Verilen metin:
::::
İslâm düşünce tarihi boyunca ruh konusu din alimlerinin gündeminde yer tutmuş ve çok farklı yönlerde fikri egzersizlere imkan vermiştir. Her dönemin geçerli kültürü, felsefi kabulleri ruhla ilgili görüşlerde, eğilimlerde, yönlendirici ve belirleyici rol oynamıştır. İslam düşüncesine ait kelâm, felsefe, tasavvuf, mezhepler tarihi literatürü bu manzarayı bize bütün renkliliği ile göstermektedir. Dolayısıyla İslam âlimlerinin birbirinden farklı nitelikteki açıklamaları ve bu açıklamaların dinî inançlarla bağlantıları ve buna bağlı değer hükümleri her dönemde önemini ve güncelliğini muhafaza edegelmiştir.
::::
Gösterilen kayıtlar:

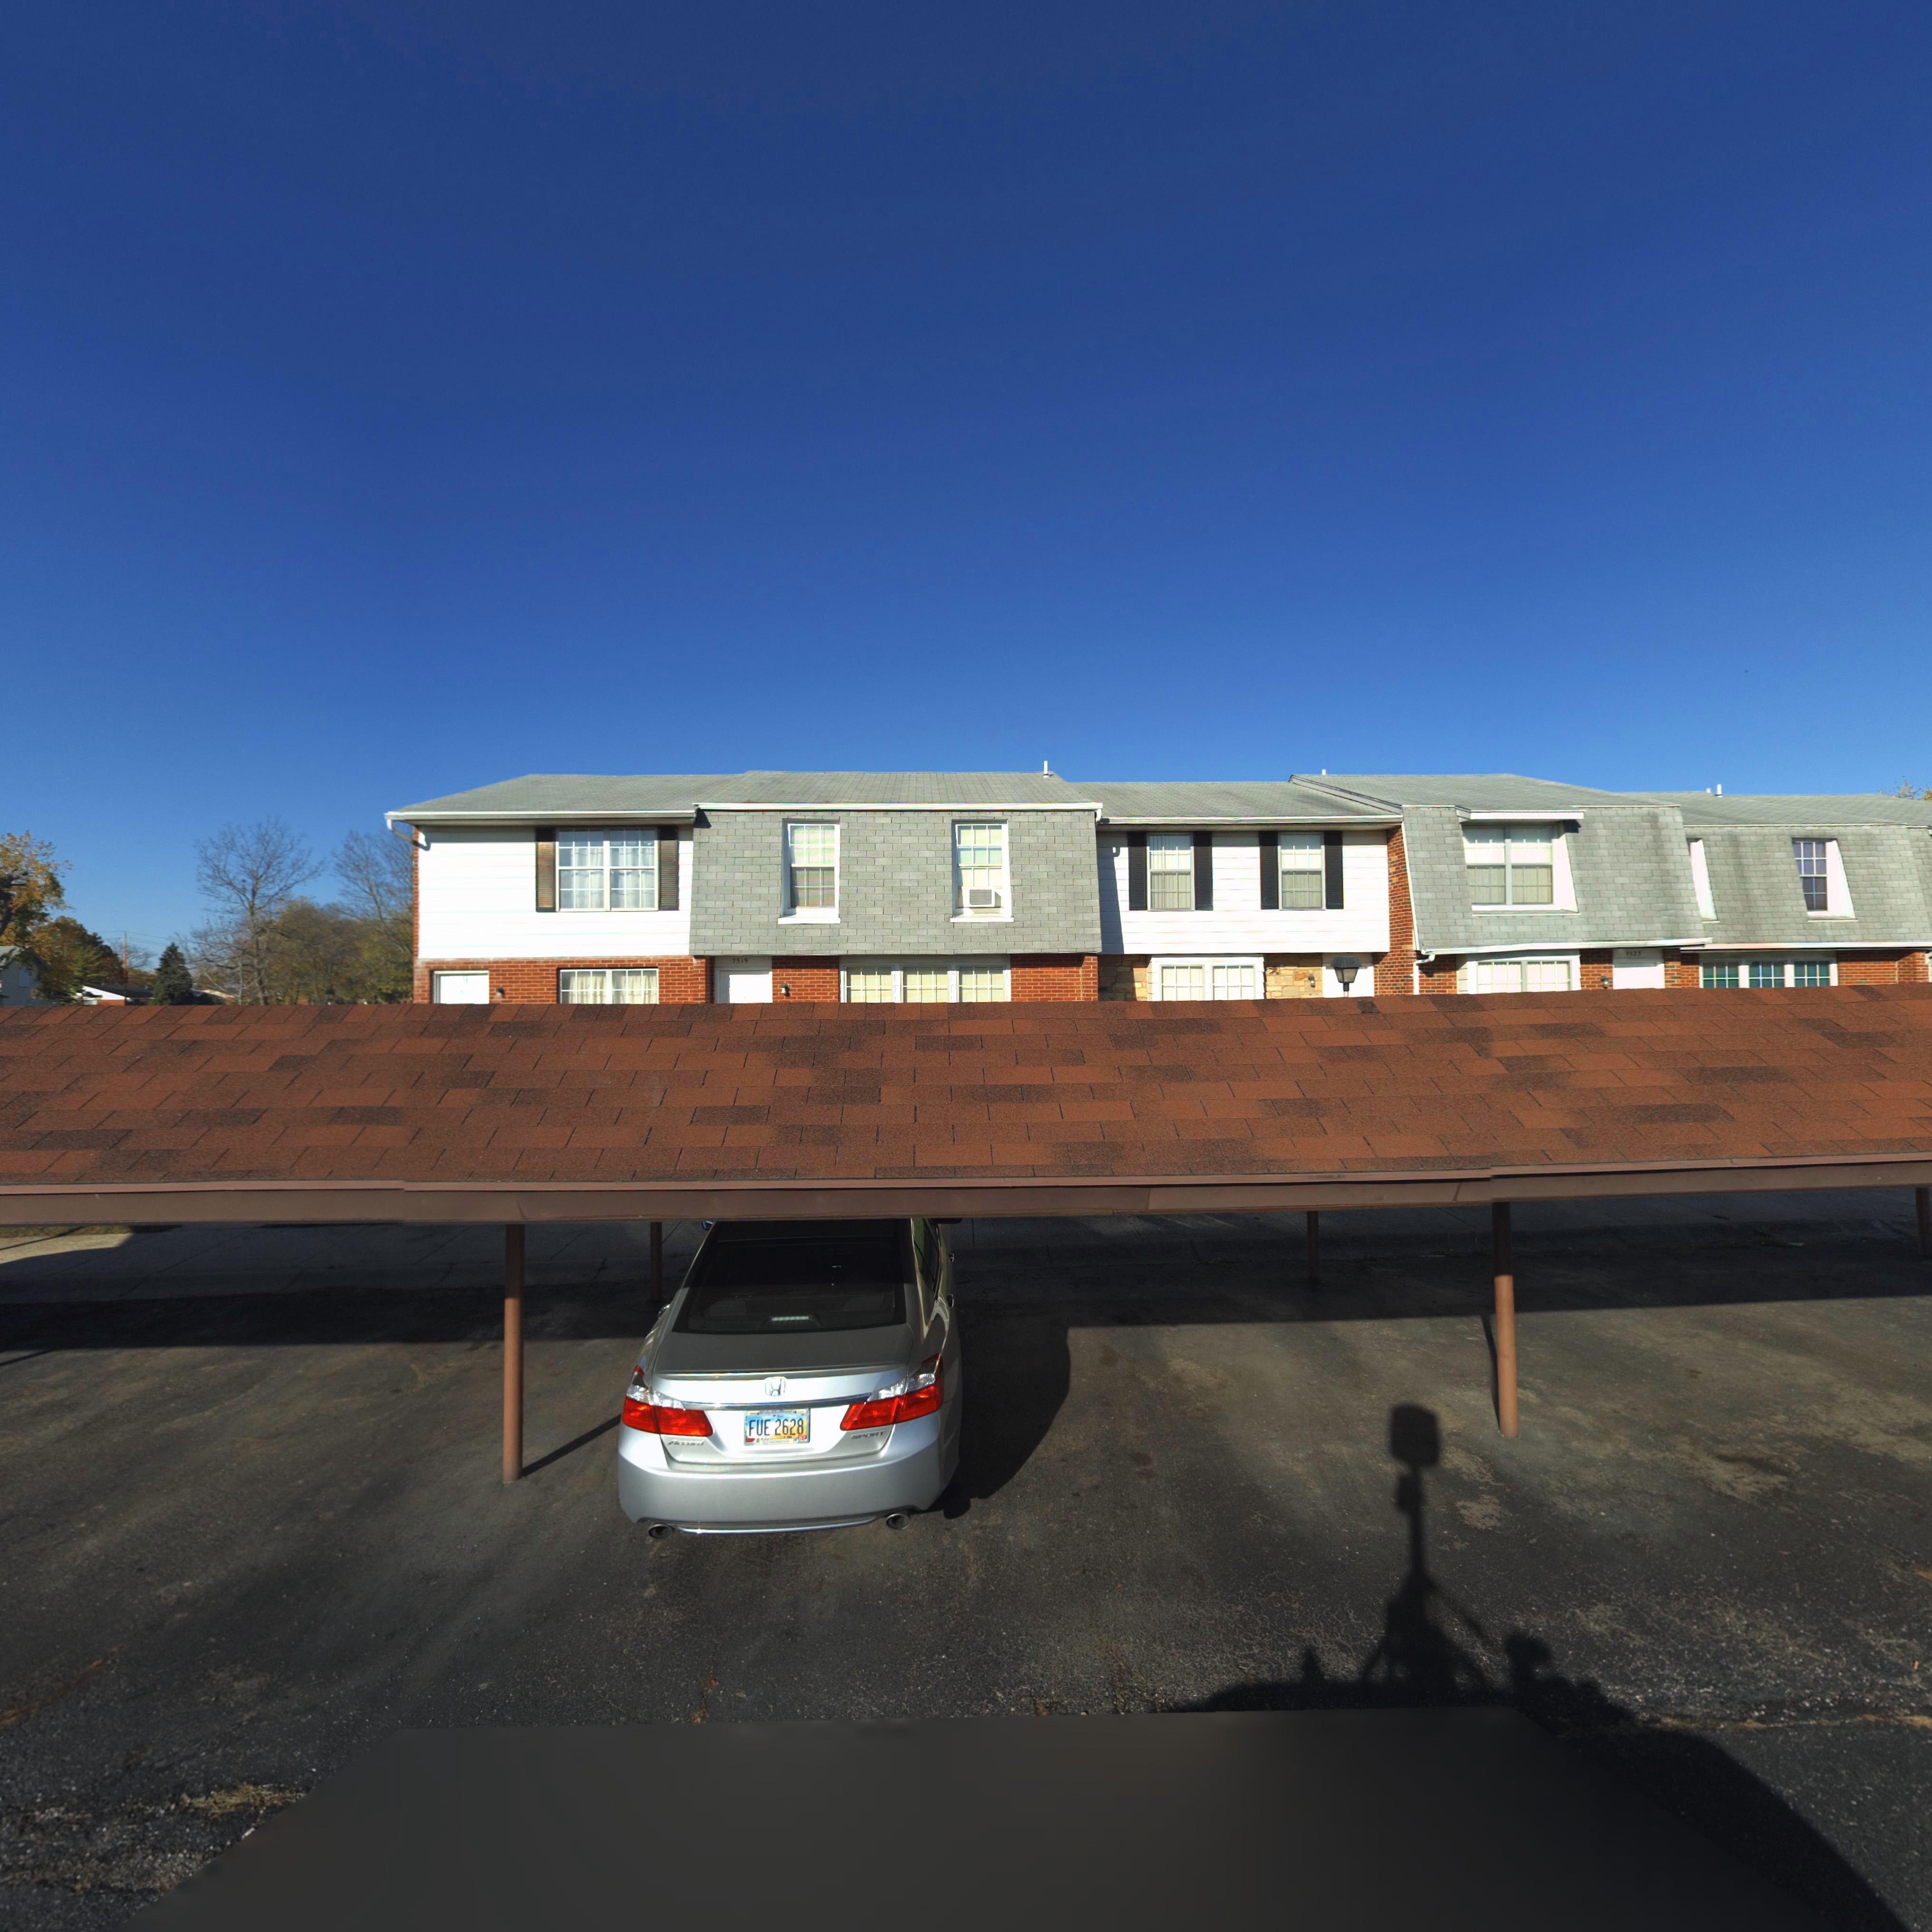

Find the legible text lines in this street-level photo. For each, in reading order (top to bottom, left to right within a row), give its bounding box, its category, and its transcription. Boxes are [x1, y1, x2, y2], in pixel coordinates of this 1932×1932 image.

[1626, 950, 1642, 957] StreetNumber: 7525
[732, 957, 748, 964] StreetNumber: 7519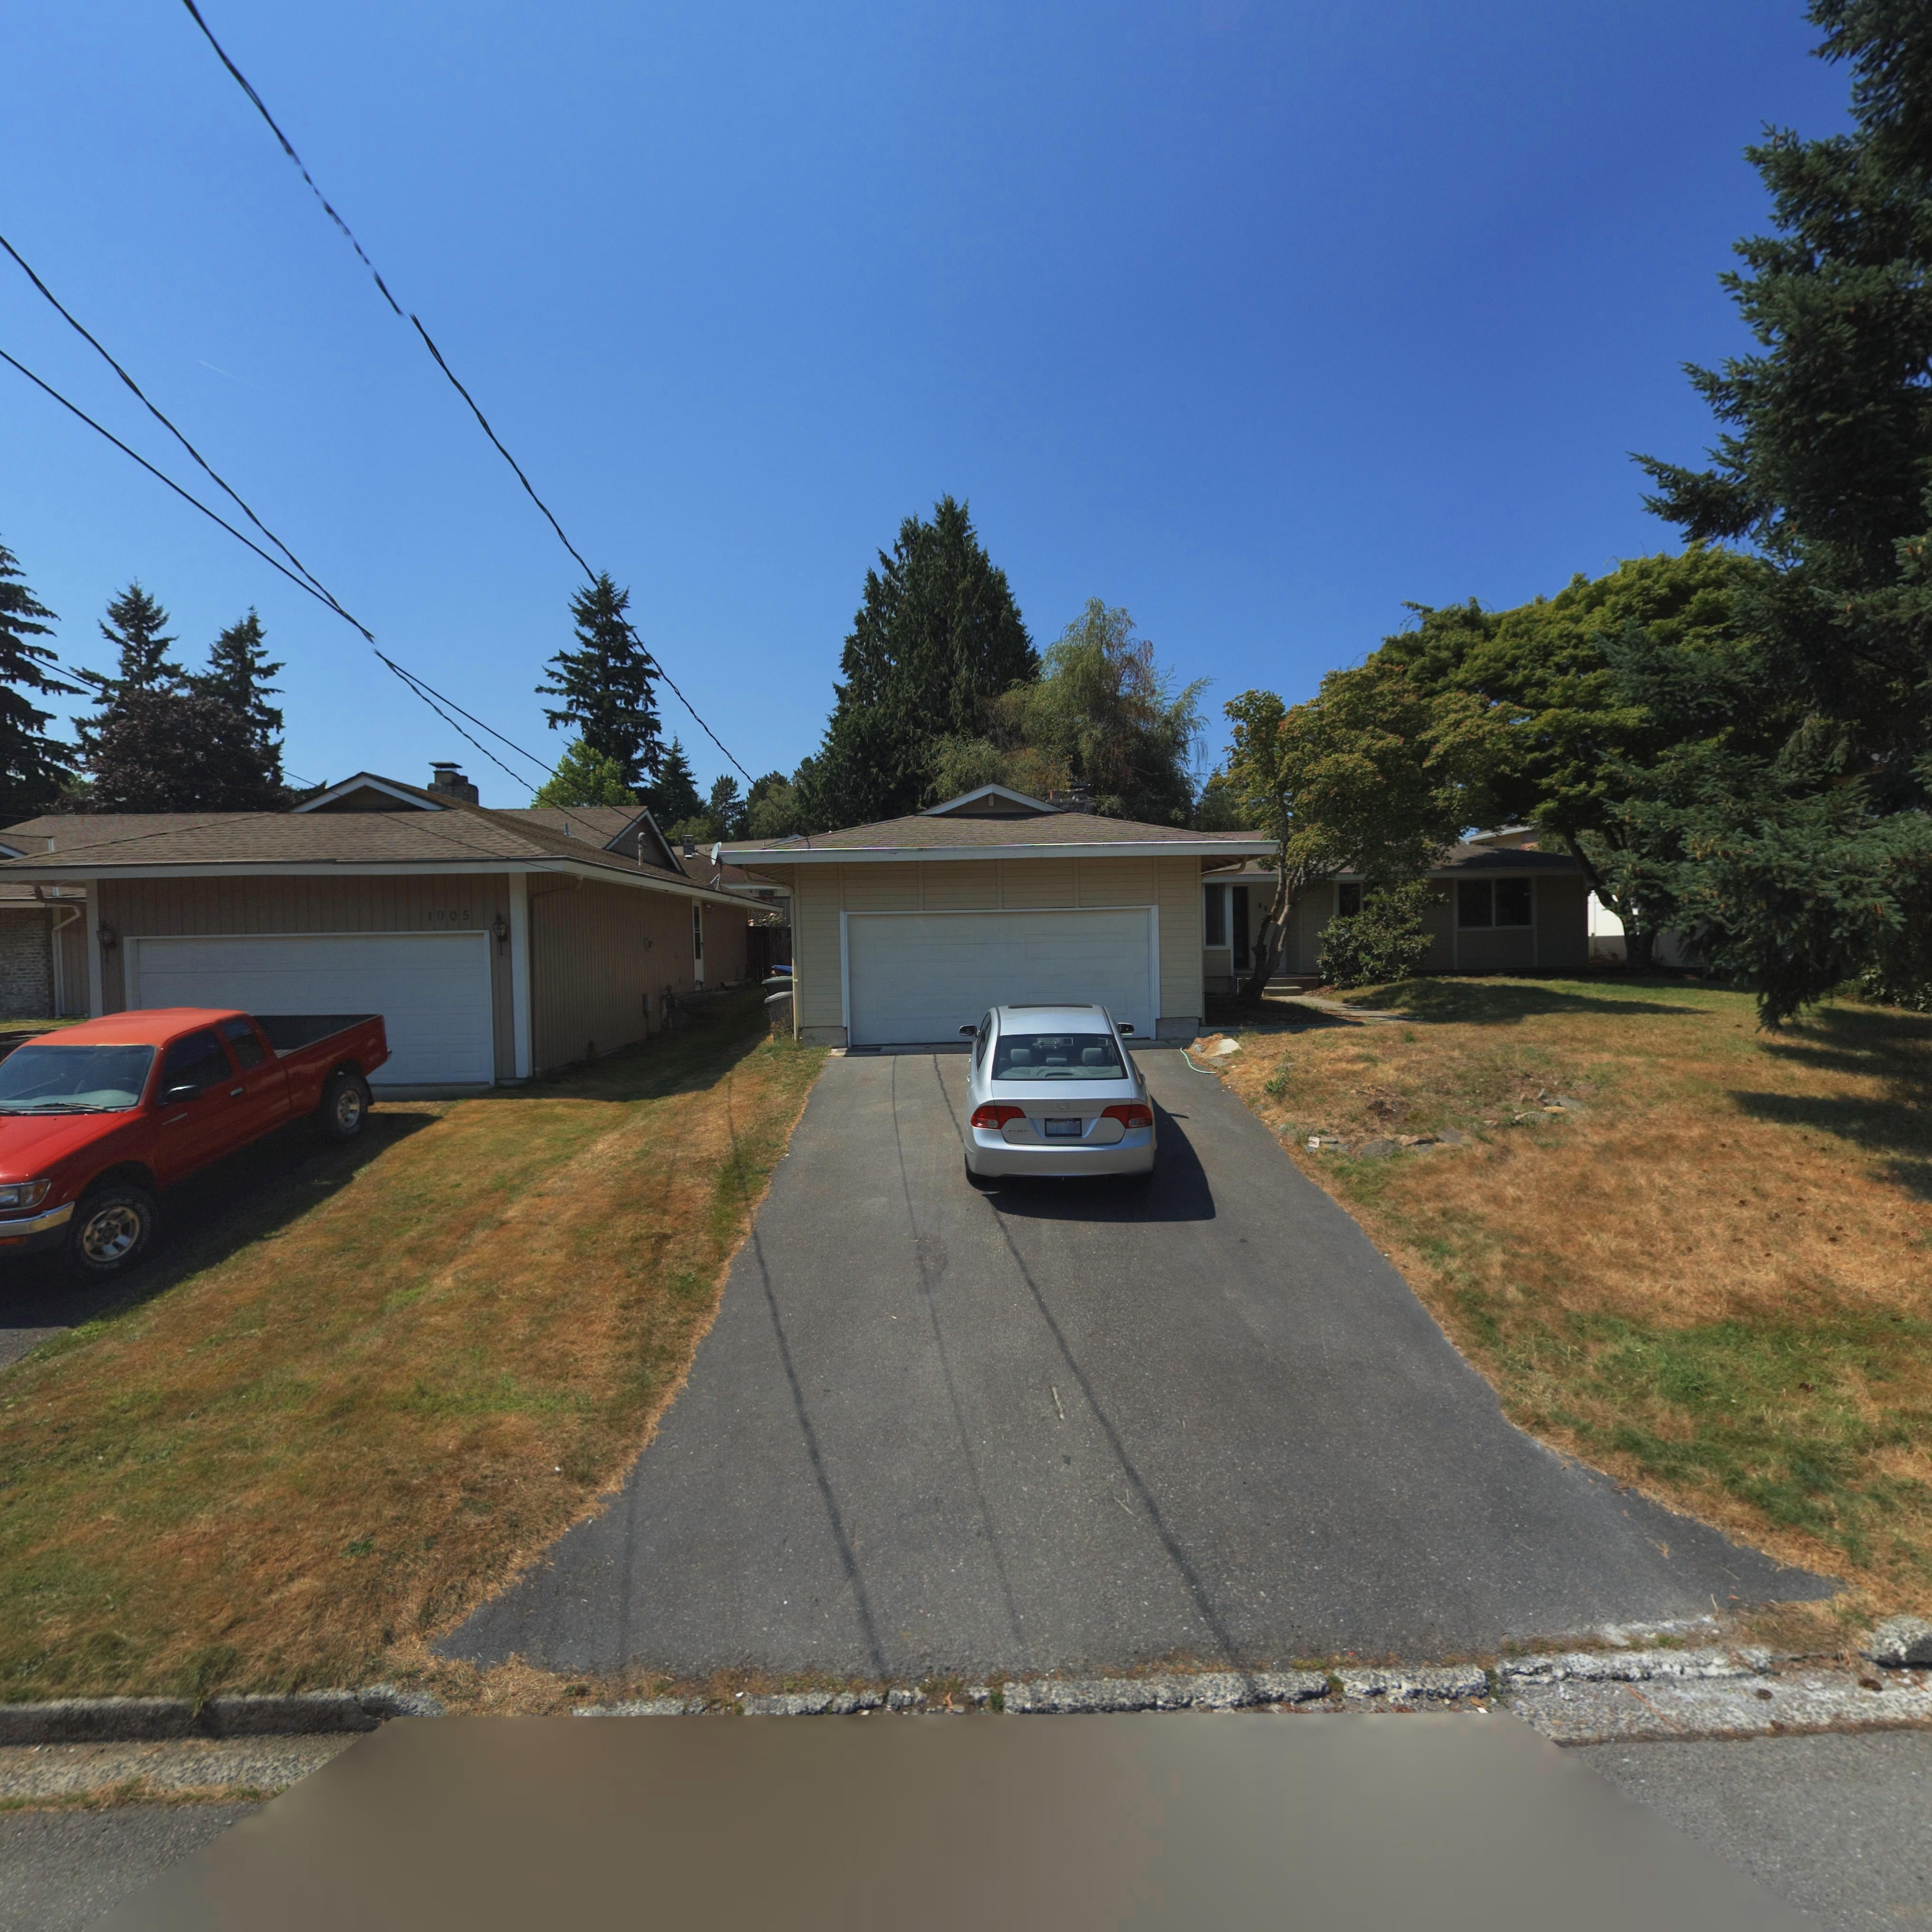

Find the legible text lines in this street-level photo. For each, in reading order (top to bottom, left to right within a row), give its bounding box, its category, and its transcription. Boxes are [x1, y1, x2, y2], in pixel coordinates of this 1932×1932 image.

[428, 909, 470, 921] StreetNumber: 1905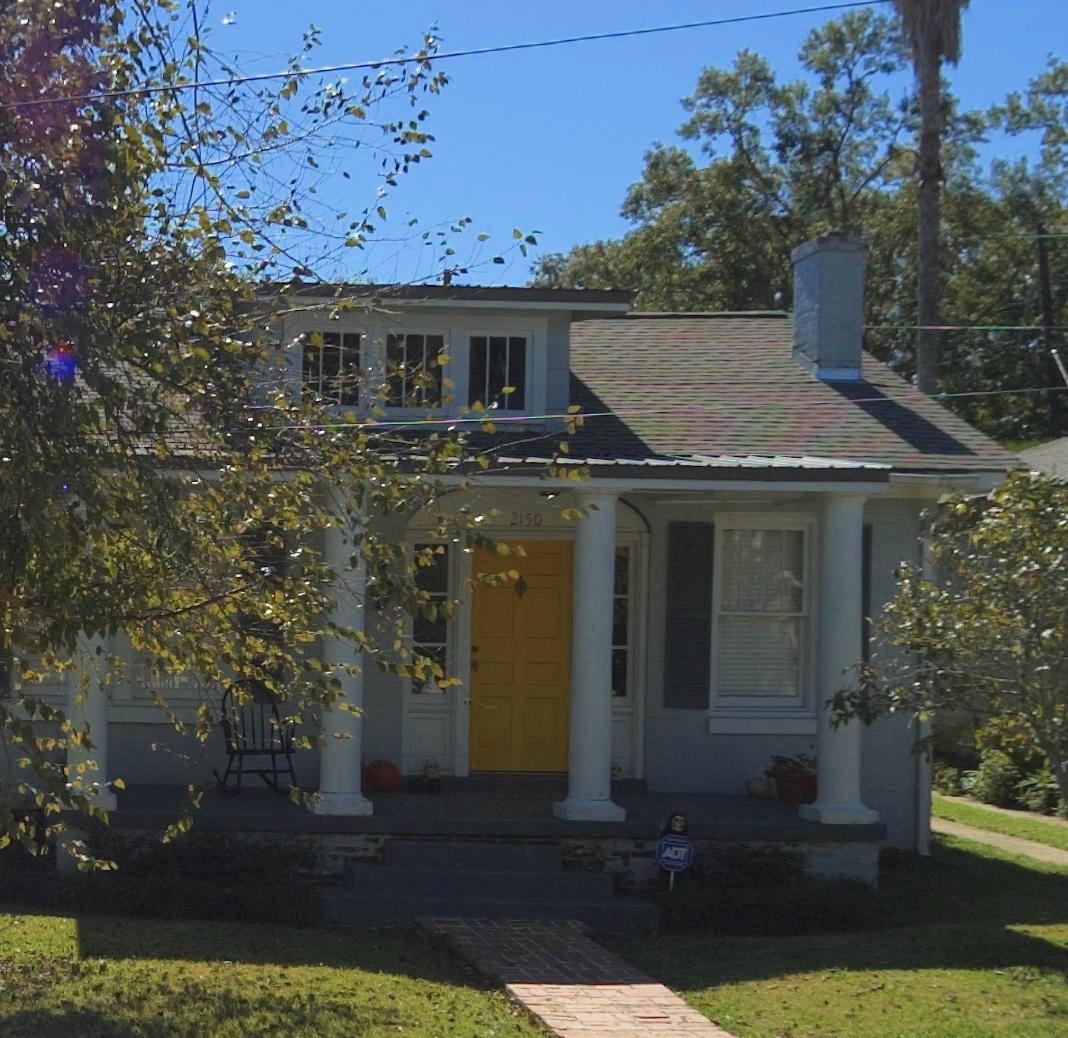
::::
Yapılacak iş: Lütfen ruh konusundaki metinden "İslâm düşünce tarihi" sözleriyle başlayıp "güncelliğini muhafaza edegelmiştir." sözlerine kadar süren bölümü hiçbir değişiklik yapmadan yeniden yazın.

Yazılı yanıt:
İslâm düşünce tarihi boyunca ruh konusu din alimlerinin gündeminde yer tutmuş ve çok farklı yönlerde fikri egzersizlere imkan vermiştir. Her dönemin geçerli kültürü, felsefi kabulleri ruhla ilgili görüşlerde, eğilimlerde, yönlendirici ve belirleyici rol oynamıştır. İslam düşüncesine ait kelâm, felsefe, tasavvuf, mezhepler tarihi literatürü bu manzarayı bize bütün renkliliği ile göstermektedir. Dolayısıyla İslam âlimlerinin birbirinden farklı nitelikteki açıklamaları ve bu açıklamaların dinî inançlarla bağlantıları ve buna bağlı değer hükümleri her dönemde önemini ve güncelliğini muhafaza edegelmiştir.